Extract provided
From: israel@math.ubc.ca (Robert Israel)
Subject: Re: "simultaneous diophantine approximatioms"
Date: 26 Oct 1999 19:20:43 GMT
Newsgroups: sci.math

In article <7urrg2$at6$1@nnrp1.deja.com>,
 David Bernier <bernier@my-deja.com> writes:

> Let p_n in [0,1[^2 be defined by:
>     p_n:= (frac(n*pi),frac(n*pi*pi))  for any integer n.
> Let A={p_n}_{n in Z}.  So A \subsetof [0,1[^2.


> What does A look like?  Might A be dense in [0,1[^2 ?

Yes.  More generally, consider a translation of the torus T^n = R^n/Z^n
defined by F(x)_j = frac(x_j + w_j), for any fixed w in R^n.  Then
every orbit of F is everywhere dense iff {1, w_1, ..., w_n} are linearly
independent over the rationals.  In your case {1, pi, pi^2} are linearly
independent over the rationals because pi is transcendental.

[Records from a dataset]
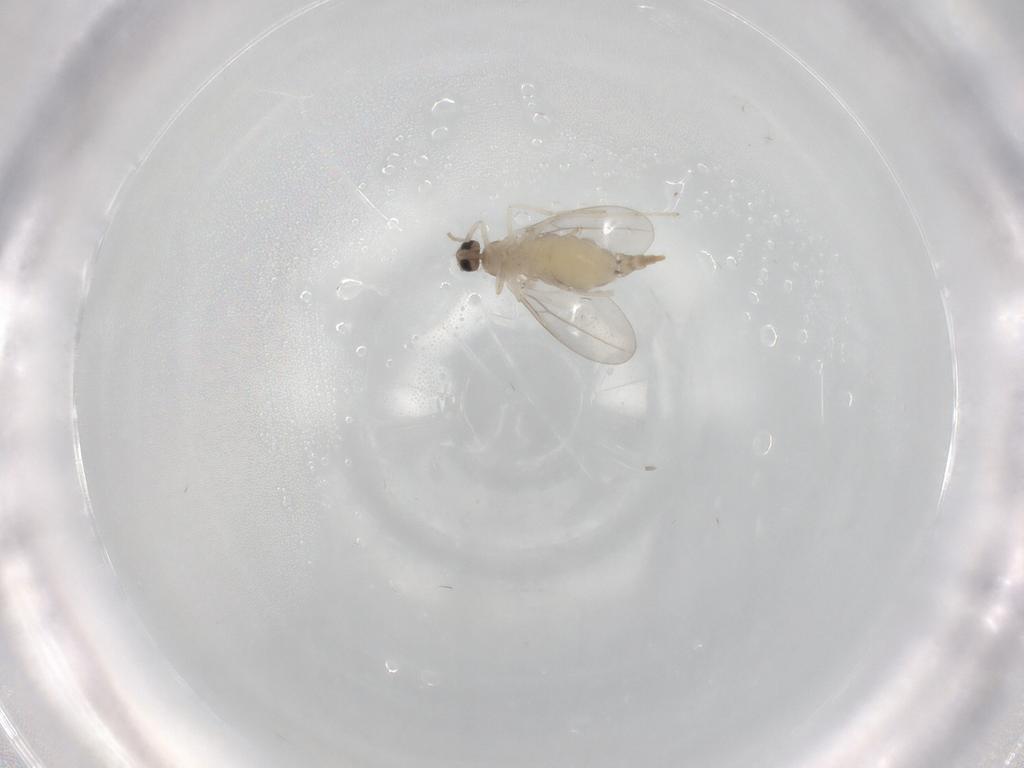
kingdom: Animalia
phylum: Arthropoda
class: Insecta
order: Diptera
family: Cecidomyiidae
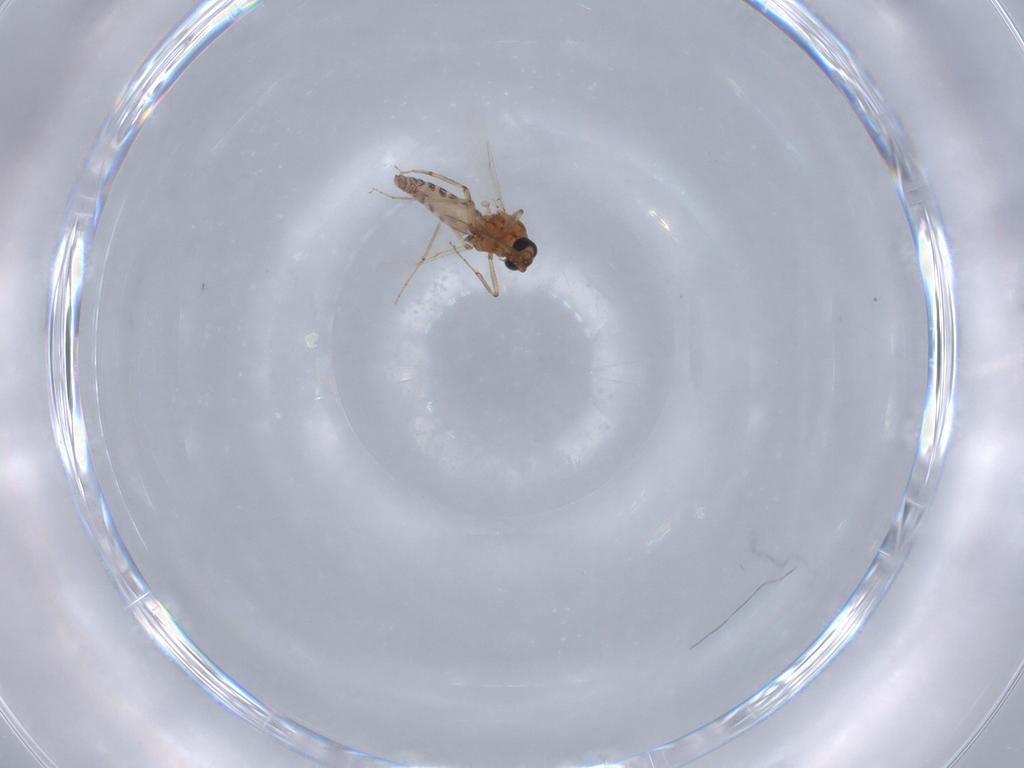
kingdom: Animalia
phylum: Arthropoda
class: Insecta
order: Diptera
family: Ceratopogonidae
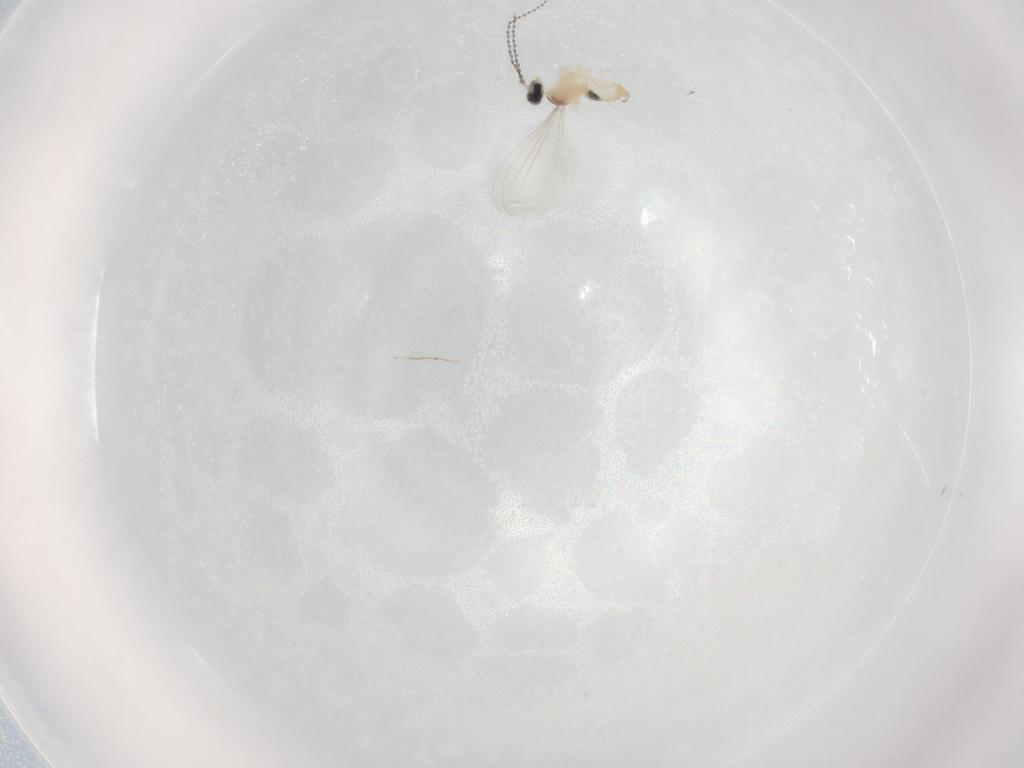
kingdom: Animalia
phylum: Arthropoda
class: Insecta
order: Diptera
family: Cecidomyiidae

---

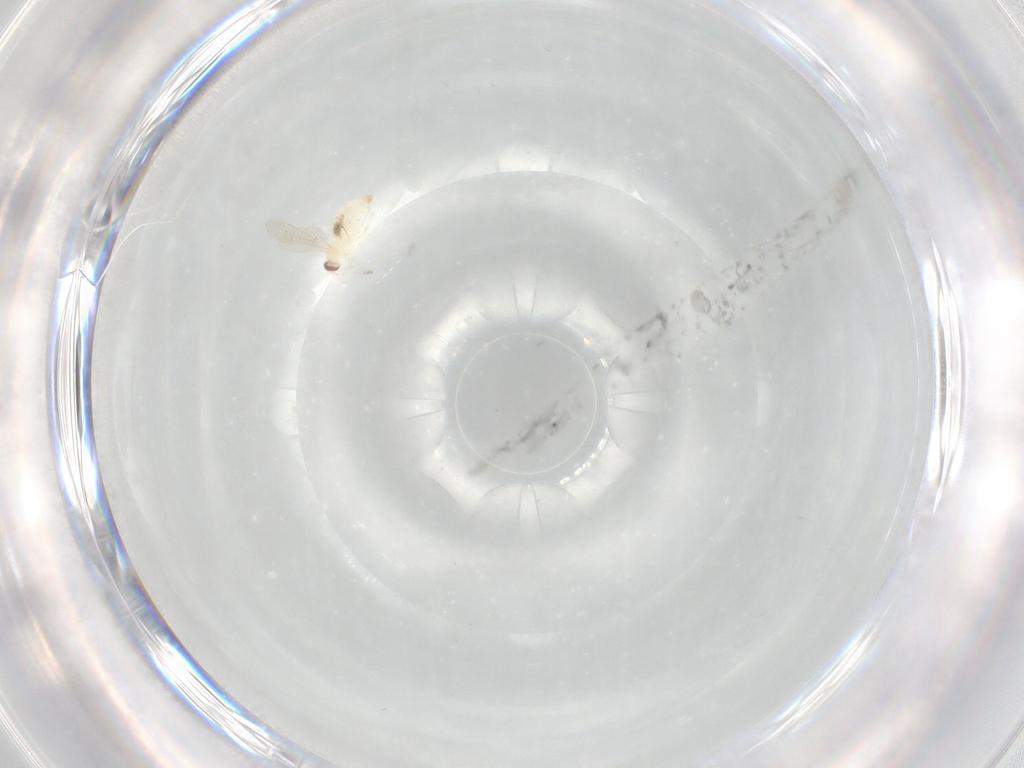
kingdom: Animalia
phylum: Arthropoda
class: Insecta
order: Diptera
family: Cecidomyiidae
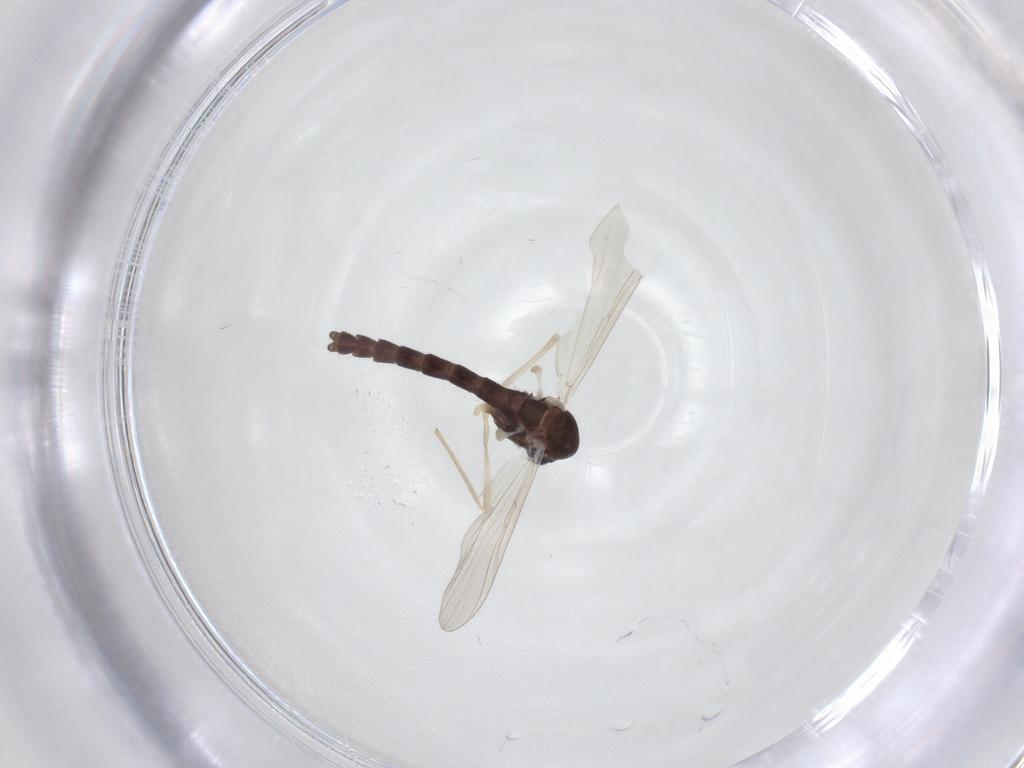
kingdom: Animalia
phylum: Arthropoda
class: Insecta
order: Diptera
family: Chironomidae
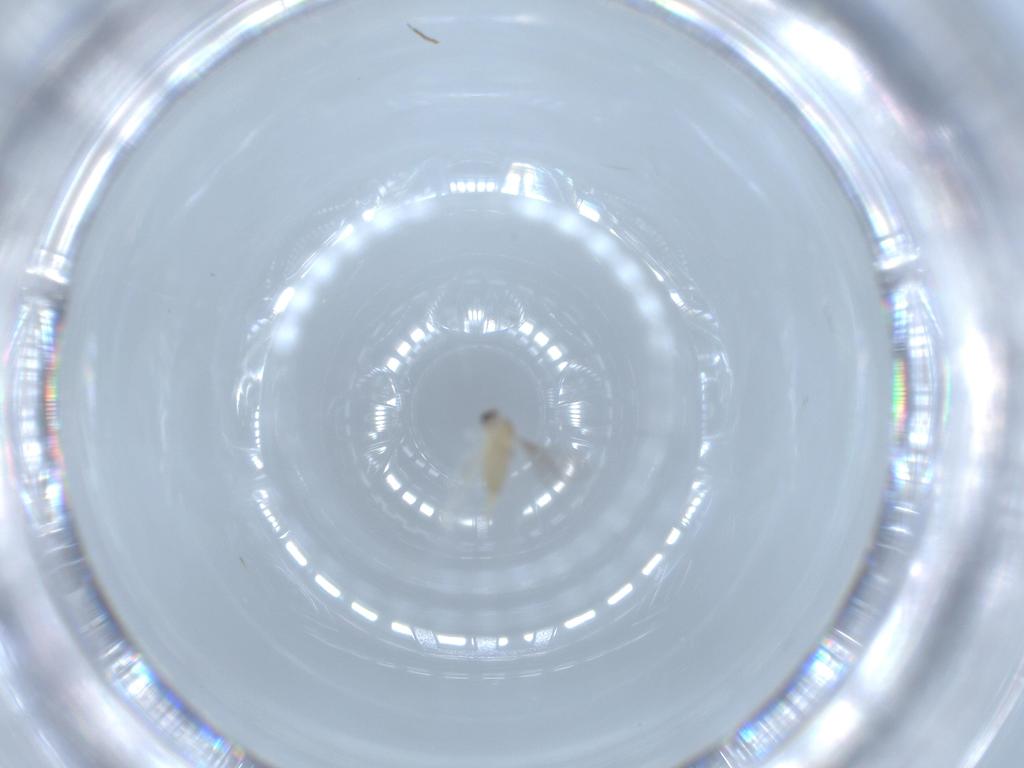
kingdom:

* * *

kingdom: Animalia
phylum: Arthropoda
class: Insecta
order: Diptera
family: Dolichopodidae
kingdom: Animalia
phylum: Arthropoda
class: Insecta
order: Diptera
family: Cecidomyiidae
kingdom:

Problems to solve
1. Give a two-sentence summary of the sci.math post about whether the points (frac(n*pi), frac(n*pi*pi)) are dense in the unit square.
2. Extend the sci.math post about dense orbits on the torus, picking up right after its last sentence.
The records have nothing to do with what you're being asked here.

Task responses
1. A reply on sci.math answers yes to the question of whether the set A of points (frac(n*pi), frac(n*pi*pi)), for integer n, is dense in [0,1[^2. It explains that for a translation of the torus T^n by a fixed w, every orbit is everywhere dense exactly when {1, w_1, ..., w_n} are linearly independent over the rationals, and that this holds for {1, pi, pi^2} because pi is transcendental.

2.
Proof: It suffices to consider the orbit A = { F^j(0): j in Z} of 0 
(all others are translates of it). A is a subgroup of T^n, and its
closure C is a closed subgroup.  If C is not all of T^n, the quotient
T^n/C is a compact abelian group with more than one element, and so it
has a nontrivial character, i.e. a homomorphism T^n/C -> T which
is not identically 1.  This corresponds to a nontrivial character of T^n 
which is 1 on C, i.e. p in Z^n such that exp(2 pi i p.a) = 1 for all
a in A. In particular, p.w is in Z, which says that 1,w_1,...,w_n
are not linearly independent over the rationals.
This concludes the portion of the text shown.